■ **Exercise directions**: Repeat exactly the lines of the records below, starting at the line containing "49: (122, 335)" and ending at the line containing "57: (327, 82)". Leave the pictures out.

Collection entries
------------

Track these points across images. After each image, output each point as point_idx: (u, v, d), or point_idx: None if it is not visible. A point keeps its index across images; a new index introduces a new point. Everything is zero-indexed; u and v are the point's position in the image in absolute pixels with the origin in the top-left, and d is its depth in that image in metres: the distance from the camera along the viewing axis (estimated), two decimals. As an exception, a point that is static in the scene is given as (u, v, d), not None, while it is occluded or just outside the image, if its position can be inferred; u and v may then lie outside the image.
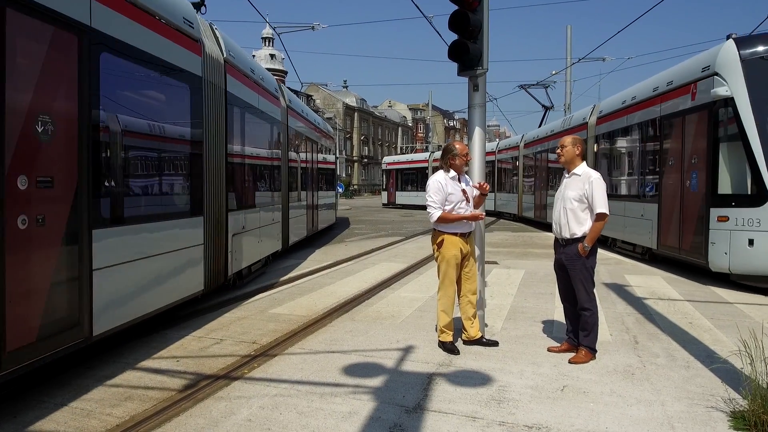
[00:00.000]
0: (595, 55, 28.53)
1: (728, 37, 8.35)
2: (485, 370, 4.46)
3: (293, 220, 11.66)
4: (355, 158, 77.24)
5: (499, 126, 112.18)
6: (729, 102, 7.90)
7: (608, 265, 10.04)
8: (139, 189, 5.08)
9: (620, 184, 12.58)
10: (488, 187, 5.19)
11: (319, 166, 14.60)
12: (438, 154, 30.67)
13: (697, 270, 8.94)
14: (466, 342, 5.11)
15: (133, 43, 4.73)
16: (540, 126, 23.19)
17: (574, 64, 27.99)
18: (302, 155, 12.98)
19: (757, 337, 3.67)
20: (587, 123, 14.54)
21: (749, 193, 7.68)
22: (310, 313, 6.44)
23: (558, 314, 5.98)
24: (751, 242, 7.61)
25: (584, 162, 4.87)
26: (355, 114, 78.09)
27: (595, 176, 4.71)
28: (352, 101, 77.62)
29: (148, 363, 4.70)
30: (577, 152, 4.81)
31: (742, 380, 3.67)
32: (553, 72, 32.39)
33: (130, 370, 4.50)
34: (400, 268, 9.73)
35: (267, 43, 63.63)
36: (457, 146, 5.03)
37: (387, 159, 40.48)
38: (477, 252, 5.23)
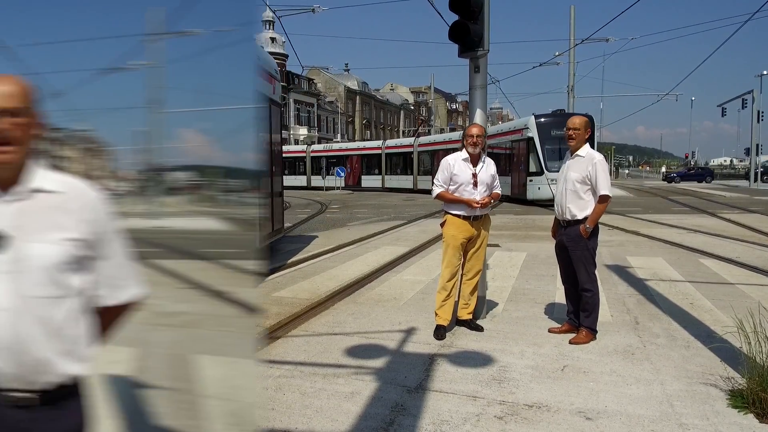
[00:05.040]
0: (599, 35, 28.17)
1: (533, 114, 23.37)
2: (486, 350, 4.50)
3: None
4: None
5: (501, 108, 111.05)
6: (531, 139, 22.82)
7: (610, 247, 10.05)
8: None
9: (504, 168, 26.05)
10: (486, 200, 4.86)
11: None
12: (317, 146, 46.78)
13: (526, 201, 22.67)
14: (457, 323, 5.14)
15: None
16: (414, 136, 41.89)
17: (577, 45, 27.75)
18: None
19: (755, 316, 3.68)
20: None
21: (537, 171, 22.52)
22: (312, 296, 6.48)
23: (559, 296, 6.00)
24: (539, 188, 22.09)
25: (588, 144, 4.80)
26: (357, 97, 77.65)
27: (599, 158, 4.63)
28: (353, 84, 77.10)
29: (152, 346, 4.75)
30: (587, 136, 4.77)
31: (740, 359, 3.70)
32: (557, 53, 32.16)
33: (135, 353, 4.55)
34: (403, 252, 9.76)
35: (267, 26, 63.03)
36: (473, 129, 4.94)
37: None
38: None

------------

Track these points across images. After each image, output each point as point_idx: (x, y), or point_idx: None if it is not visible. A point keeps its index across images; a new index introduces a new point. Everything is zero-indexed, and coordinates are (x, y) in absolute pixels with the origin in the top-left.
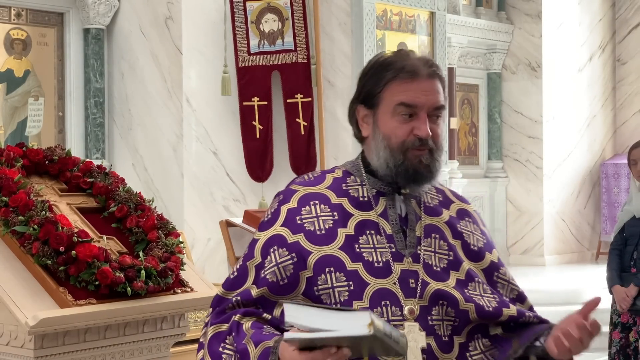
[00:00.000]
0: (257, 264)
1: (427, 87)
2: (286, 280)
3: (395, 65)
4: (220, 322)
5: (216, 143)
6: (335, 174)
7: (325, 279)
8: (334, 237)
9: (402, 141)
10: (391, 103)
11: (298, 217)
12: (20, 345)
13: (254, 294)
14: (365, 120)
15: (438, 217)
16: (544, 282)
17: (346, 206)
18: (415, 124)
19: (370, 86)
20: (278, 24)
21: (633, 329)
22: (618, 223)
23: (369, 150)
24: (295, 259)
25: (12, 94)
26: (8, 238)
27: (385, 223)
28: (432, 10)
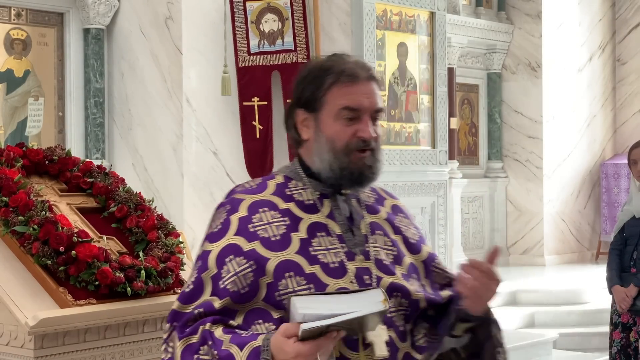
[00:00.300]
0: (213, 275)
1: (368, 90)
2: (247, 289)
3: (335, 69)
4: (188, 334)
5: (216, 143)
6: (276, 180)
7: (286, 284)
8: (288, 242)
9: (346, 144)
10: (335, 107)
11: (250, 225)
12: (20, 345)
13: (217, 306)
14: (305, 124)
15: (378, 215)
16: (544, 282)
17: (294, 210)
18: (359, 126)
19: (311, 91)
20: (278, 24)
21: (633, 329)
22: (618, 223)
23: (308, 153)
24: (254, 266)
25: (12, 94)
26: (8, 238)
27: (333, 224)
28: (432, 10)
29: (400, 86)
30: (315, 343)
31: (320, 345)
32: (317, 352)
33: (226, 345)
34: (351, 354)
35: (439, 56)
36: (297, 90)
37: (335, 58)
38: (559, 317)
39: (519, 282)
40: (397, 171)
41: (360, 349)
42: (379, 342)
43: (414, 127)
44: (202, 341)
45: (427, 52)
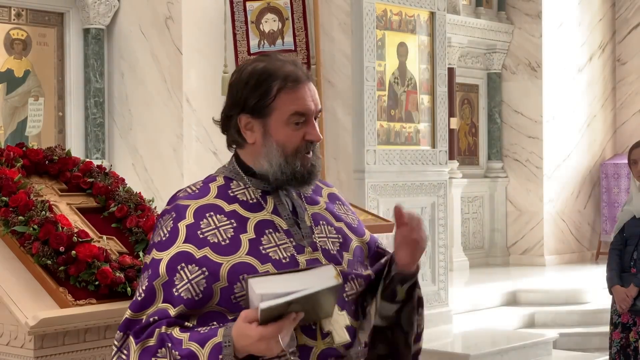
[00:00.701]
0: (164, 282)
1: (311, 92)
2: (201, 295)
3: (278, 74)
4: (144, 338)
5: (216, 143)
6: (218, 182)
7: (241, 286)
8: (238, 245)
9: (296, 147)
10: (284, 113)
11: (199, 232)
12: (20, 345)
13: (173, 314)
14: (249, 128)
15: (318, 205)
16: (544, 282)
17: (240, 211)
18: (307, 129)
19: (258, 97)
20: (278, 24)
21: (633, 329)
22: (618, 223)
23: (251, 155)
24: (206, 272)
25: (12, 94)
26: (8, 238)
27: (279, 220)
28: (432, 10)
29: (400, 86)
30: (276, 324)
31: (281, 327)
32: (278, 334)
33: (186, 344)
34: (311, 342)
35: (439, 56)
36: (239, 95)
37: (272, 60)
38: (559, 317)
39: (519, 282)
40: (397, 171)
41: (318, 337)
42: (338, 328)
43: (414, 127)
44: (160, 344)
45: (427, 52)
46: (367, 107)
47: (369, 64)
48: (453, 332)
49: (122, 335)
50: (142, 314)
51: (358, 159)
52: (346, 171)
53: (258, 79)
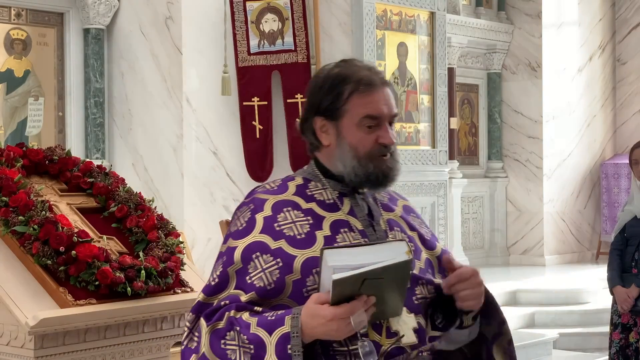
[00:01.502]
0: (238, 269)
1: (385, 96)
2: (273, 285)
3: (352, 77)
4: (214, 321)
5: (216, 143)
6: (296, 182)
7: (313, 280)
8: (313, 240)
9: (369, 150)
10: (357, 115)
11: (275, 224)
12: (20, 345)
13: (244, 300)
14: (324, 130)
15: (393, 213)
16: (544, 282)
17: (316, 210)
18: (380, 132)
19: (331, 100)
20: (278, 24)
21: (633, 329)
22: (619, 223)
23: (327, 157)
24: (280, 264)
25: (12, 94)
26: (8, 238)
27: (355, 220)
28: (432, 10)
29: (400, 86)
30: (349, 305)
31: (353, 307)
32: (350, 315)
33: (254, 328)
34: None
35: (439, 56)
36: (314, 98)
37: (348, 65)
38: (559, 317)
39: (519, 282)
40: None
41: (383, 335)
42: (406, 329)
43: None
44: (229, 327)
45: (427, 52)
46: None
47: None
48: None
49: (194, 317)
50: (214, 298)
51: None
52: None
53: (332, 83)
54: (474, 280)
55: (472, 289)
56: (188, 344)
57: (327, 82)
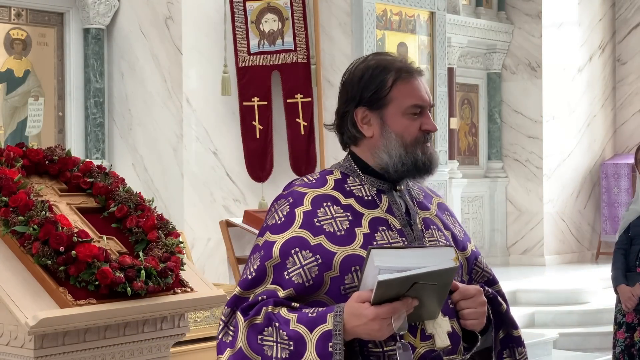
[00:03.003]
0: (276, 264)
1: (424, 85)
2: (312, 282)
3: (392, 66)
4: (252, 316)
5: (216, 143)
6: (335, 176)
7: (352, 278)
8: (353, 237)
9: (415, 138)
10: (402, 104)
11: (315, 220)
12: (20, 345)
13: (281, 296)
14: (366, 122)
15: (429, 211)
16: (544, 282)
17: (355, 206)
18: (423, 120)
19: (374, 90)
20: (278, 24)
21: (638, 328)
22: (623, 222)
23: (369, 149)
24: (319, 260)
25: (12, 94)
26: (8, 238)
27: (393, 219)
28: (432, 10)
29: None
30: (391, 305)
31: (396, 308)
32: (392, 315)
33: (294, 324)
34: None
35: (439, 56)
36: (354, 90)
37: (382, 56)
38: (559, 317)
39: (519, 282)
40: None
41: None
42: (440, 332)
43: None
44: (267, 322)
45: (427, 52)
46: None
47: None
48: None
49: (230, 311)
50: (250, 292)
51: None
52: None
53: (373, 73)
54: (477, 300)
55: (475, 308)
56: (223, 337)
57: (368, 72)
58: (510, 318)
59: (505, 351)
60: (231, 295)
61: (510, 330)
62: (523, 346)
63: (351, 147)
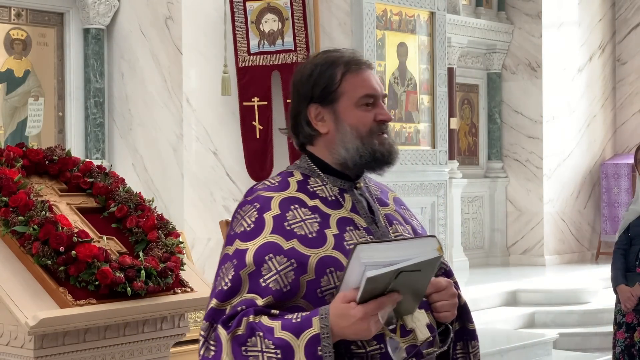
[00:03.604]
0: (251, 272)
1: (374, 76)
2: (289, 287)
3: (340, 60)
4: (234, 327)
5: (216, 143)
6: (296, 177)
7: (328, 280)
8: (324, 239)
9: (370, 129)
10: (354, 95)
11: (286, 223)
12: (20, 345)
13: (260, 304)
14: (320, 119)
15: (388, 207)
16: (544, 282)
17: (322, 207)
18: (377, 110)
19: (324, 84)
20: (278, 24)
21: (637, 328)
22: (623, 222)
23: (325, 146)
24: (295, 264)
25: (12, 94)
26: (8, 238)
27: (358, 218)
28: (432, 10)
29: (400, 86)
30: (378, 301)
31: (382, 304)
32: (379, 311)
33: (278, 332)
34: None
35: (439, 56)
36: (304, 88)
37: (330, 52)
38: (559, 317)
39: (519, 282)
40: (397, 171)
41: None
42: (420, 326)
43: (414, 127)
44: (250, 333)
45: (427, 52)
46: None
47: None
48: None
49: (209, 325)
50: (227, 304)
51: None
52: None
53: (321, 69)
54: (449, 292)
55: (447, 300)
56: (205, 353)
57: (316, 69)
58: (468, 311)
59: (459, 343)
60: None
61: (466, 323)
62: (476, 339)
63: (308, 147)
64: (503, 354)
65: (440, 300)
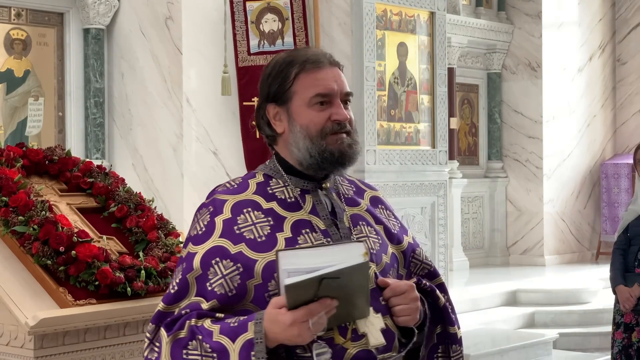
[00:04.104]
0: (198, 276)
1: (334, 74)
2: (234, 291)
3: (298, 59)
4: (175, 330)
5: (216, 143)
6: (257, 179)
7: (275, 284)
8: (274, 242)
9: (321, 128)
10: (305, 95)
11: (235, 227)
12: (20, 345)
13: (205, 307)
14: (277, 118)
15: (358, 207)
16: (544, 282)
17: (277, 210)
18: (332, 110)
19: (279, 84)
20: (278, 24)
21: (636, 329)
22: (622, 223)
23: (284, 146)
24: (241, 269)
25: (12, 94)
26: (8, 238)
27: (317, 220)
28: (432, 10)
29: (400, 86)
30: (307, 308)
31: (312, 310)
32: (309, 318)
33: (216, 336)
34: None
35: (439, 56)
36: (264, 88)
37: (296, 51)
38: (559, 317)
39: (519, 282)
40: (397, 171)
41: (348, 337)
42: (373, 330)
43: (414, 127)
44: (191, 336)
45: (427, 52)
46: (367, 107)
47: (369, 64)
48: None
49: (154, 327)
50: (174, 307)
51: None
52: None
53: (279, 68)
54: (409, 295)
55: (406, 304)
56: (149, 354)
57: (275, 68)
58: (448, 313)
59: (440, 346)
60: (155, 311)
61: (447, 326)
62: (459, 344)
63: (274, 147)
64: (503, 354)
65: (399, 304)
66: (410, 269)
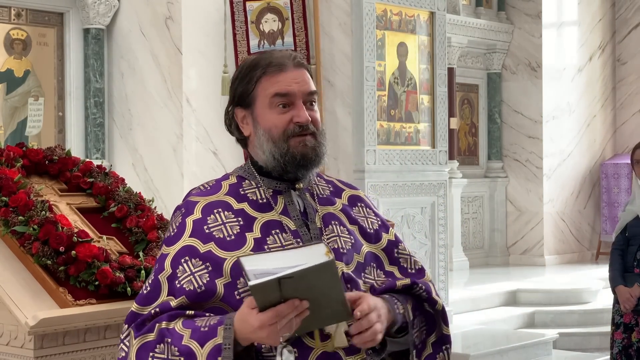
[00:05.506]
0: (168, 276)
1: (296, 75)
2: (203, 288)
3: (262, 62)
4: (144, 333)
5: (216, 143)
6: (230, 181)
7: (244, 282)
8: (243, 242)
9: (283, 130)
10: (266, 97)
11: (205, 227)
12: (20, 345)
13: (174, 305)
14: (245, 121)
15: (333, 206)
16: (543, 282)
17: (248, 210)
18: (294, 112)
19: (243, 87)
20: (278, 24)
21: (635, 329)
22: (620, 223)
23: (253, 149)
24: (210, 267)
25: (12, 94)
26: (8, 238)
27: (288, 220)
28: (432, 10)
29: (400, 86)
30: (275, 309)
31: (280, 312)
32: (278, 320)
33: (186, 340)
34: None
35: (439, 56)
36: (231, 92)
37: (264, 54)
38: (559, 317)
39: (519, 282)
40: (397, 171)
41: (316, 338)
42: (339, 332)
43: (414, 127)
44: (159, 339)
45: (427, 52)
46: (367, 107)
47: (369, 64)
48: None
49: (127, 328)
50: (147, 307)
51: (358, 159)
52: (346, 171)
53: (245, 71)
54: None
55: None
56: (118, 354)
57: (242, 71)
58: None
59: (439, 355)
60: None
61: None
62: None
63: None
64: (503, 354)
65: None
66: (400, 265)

------------

■ **Output below**:
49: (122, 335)
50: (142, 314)
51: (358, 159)
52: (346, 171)
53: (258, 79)
[00:01.502]
0: (238, 269)
1: (385, 96)
2: (273, 285)
3: (352, 77)
4: (214, 321)
5: (216, 143)
6: (296, 182)
7: (313, 280)
8: (313, 240)
9: (369, 150)
10: (357, 115)
11: (275, 224)
12: (20, 345)
13: (244, 300)
14: (324, 130)
15: (393, 213)
16: (544, 282)
17: (316, 210)
18: (380, 132)
19: (331, 100)
20: (278, 24)
21: (633, 329)
22: (619, 223)
23: (327, 157)
24: (280, 264)
25: (12, 94)
26: (8, 238)
27: (355, 220)
28: (432, 10)
29: (400, 86)
30: (349, 305)
31: (353, 307)
32: (350, 315)
33: (254, 328)
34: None
35: (439, 56)
36: (314, 98)
37: (348, 65)
38: (559, 317)
39: (519, 282)
40: None
41: (383, 335)
42: (406, 329)
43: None
44: (229, 327)
45: (427, 52)
46: None
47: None
48: None
49: (194, 317)
50: (214, 298)
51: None
52: None
53: (332, 83)
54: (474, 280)
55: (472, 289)
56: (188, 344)
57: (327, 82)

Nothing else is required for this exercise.